Sicuramente anche un soldato pronto ad imbracciare le armi e non certo un pacifista, ma nemmeno un amante della violenza che inseguiva la vendetta a tutti i costi.

“La nostra vendetta sarà il sorriso dei nostri figli”

Un serio militante politico che ha fatto una scelta razionale (che io non condivido ma rispetto) non diversa, a far bene i conti, da quella di Jan Palach o di quel monaco buddhista vietnamita che si diede fuoco a Saigon nel 1963 (nessuno ha mai parlato di loro come criminali invasati).
Una scelta che, fatti alla mano, è stata fondamentale per far uscire la questione nord- irlandese dai confini stretti dell’Ulster e determinare tutto ciò che è avvenuto dopo la sua morte (compreso l’Accordo del Venerdì Santo).
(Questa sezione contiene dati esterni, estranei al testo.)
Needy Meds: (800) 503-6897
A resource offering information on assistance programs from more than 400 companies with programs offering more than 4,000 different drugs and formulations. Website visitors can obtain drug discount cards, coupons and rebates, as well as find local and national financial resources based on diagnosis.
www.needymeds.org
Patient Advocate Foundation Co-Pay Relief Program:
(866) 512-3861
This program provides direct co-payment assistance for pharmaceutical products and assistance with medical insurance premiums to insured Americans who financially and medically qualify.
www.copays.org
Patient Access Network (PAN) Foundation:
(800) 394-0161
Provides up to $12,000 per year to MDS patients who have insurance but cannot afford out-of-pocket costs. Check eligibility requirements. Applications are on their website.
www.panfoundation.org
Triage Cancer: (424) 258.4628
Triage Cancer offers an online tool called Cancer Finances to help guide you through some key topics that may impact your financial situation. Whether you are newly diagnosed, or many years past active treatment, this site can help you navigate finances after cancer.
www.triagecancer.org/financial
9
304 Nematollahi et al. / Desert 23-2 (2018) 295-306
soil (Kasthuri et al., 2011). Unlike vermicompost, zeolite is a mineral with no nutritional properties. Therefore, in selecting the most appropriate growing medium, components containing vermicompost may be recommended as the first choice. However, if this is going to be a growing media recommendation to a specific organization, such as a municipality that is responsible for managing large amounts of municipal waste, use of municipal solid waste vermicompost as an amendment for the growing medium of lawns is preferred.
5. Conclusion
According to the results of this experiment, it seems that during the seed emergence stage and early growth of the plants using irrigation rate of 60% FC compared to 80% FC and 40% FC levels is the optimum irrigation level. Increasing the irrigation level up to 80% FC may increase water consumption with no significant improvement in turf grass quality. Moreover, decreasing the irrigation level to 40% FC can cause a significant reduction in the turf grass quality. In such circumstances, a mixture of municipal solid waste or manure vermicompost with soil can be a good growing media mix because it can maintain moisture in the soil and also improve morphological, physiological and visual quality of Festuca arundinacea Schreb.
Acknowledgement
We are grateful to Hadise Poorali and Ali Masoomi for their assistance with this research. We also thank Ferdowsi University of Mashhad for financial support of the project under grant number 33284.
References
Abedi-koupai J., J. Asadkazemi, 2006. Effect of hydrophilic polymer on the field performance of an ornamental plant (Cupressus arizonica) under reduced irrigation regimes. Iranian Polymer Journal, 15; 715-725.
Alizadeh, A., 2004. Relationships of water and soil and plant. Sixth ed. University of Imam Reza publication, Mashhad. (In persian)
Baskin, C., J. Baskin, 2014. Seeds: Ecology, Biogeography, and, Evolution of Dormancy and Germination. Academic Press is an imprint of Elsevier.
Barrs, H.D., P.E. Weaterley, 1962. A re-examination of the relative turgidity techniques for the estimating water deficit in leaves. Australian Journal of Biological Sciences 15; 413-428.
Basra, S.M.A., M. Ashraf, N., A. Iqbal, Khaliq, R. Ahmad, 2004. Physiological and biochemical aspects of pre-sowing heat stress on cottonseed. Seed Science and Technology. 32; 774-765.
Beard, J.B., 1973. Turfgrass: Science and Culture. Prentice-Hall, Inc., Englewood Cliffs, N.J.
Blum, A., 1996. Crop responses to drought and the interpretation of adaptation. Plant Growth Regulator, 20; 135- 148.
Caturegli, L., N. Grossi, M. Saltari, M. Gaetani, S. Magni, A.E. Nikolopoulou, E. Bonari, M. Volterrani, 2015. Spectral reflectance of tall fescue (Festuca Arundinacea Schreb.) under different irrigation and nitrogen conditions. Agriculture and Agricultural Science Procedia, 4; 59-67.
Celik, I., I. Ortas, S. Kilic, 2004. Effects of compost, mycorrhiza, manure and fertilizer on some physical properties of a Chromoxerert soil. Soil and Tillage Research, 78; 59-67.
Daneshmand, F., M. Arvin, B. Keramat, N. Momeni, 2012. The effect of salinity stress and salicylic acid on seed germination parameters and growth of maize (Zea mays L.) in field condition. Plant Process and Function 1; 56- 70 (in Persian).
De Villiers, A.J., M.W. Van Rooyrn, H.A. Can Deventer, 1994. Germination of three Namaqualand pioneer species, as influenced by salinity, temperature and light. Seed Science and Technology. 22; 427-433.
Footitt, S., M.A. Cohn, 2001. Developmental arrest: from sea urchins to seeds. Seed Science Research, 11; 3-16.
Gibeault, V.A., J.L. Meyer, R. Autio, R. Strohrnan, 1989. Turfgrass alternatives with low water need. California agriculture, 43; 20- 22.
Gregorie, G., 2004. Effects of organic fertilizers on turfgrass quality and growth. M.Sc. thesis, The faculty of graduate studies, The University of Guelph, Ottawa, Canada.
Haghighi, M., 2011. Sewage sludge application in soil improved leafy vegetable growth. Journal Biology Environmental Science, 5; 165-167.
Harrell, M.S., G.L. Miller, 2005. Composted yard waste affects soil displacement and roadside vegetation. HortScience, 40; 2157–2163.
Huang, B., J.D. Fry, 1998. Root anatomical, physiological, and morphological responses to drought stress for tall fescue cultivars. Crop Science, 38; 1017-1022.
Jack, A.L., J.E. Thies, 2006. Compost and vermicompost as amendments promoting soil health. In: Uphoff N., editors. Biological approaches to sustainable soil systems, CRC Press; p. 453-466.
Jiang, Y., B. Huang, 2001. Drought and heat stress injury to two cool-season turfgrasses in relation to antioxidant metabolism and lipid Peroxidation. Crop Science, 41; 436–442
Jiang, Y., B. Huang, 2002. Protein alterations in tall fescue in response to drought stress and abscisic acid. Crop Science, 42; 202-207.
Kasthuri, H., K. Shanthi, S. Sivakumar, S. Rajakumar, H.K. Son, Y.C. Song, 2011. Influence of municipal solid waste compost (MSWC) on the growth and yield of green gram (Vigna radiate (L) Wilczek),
Al di là delle valutazioni storico-politiche, rimane il dubbio di aver perso un grande poeta-
rivoluzionario che ora sarebbe, magari, un poeta-presidente (o forse quello nell’altra Irlanda c’è davvero?) perché poi la politica e la vita fanno giri strani.
Chi un giorno è stato considerato un pazzo invasato poi diventa, certe volte, una Padre della Patria (la parabola dei nostri Mazzini e Garibaldi insegna).